1

I'm interested in getting and doing some processing on all the entities A returned by a query of the form:

 SELECT * FROM A a WHERE a.id not in (select b.id from B)

Where A is a "complex" entity in the sense that it inherits (InheritanceTyped.Joined) from other entities and that several of its attributes are other entities (@OneToOne and @ManyToOne).

The query itself takes a few minutes to yield results hence my desire to execute it as few as possible.

Here are the different approaches i tried to get those A elements as efficiently as possible :

  1. Pagination using setFirstResult/ setMaxResults Do the job, but pretty slowly as the query seems to be executed everytime.(around 50 elements processed/sec)
  2. Getting IDs first, A objects next Keeping all the IDs in memory is doable, so I execute once

    SELECT a.id FROM A a WHERE a.id not in (select b.id from B)
    

and then select a from A a WHERE a.id= :id, which goes relatively fast as the id column is indexed.
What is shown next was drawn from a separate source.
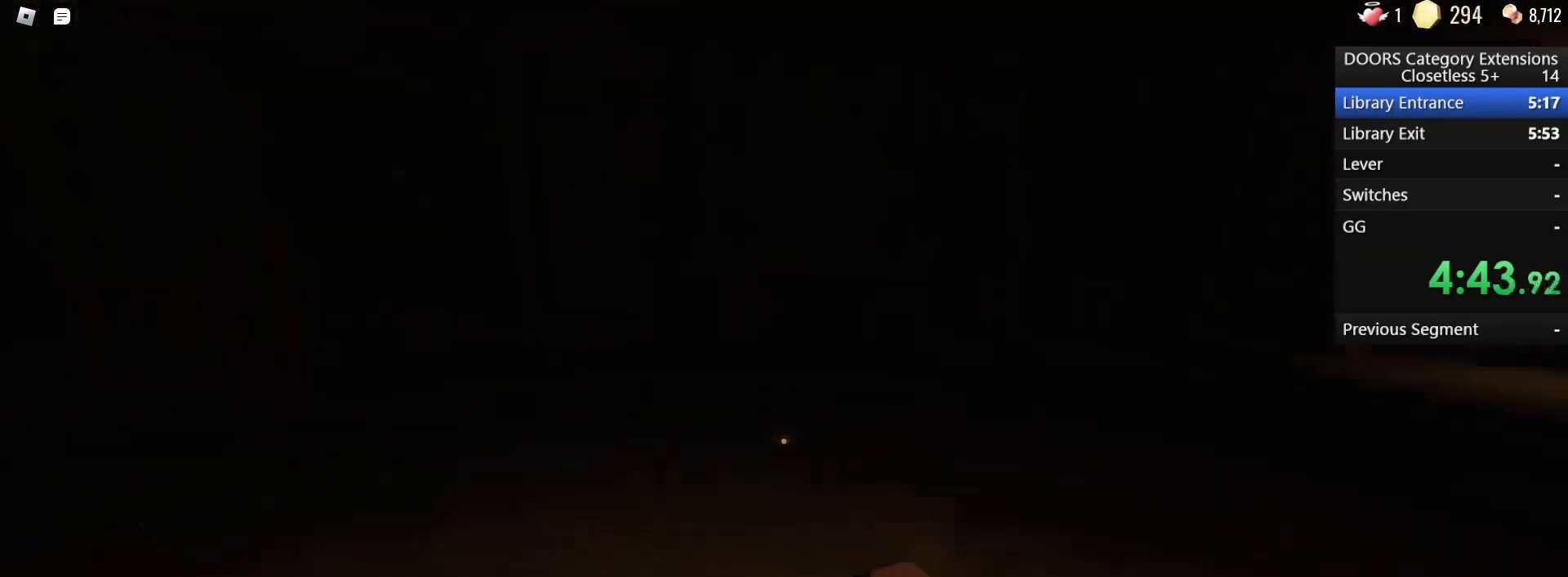
{"keys": ["a", "w"], "mouse": [], "events": [[233, "d", "up"], [417, "a", "down"]]}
This is currently the solution that is the most efficient with (around 100 elements processed/sec)

  1. Using ScollableResults I had high hope with this solution, but it ended up being slower than other alternatives, leaving me at around 20 elements processed/sec ...
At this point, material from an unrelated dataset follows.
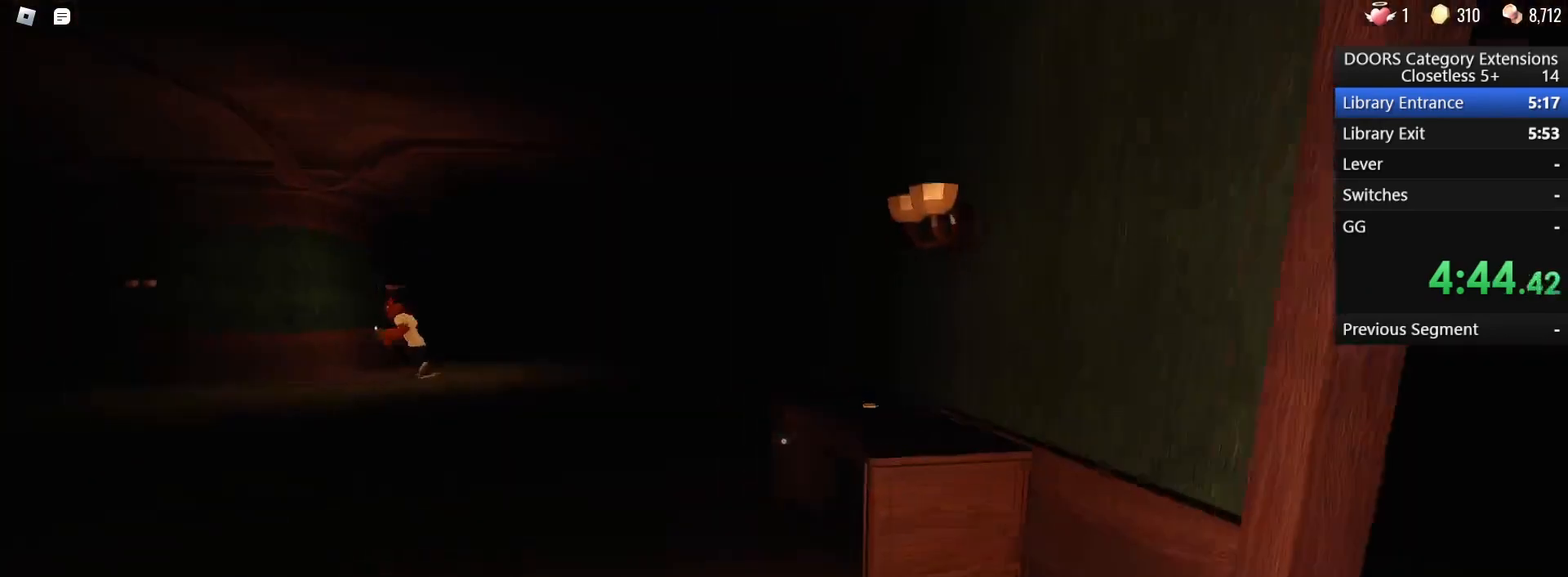
{"keys": ["w"], "mouse": [], "events": [[333, "a", "up"]]}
As a neophyte, I don't know what other options to investigate, or if I did something wrong in any of my attempts.

Hence my questions:

  1. Are there (factually) other approaches to efficiently tackle this kind of problem ?
  2. Is it normal that ScrollableResults performed so poorly ? Is there something I should have paid attention to while implementing this solution?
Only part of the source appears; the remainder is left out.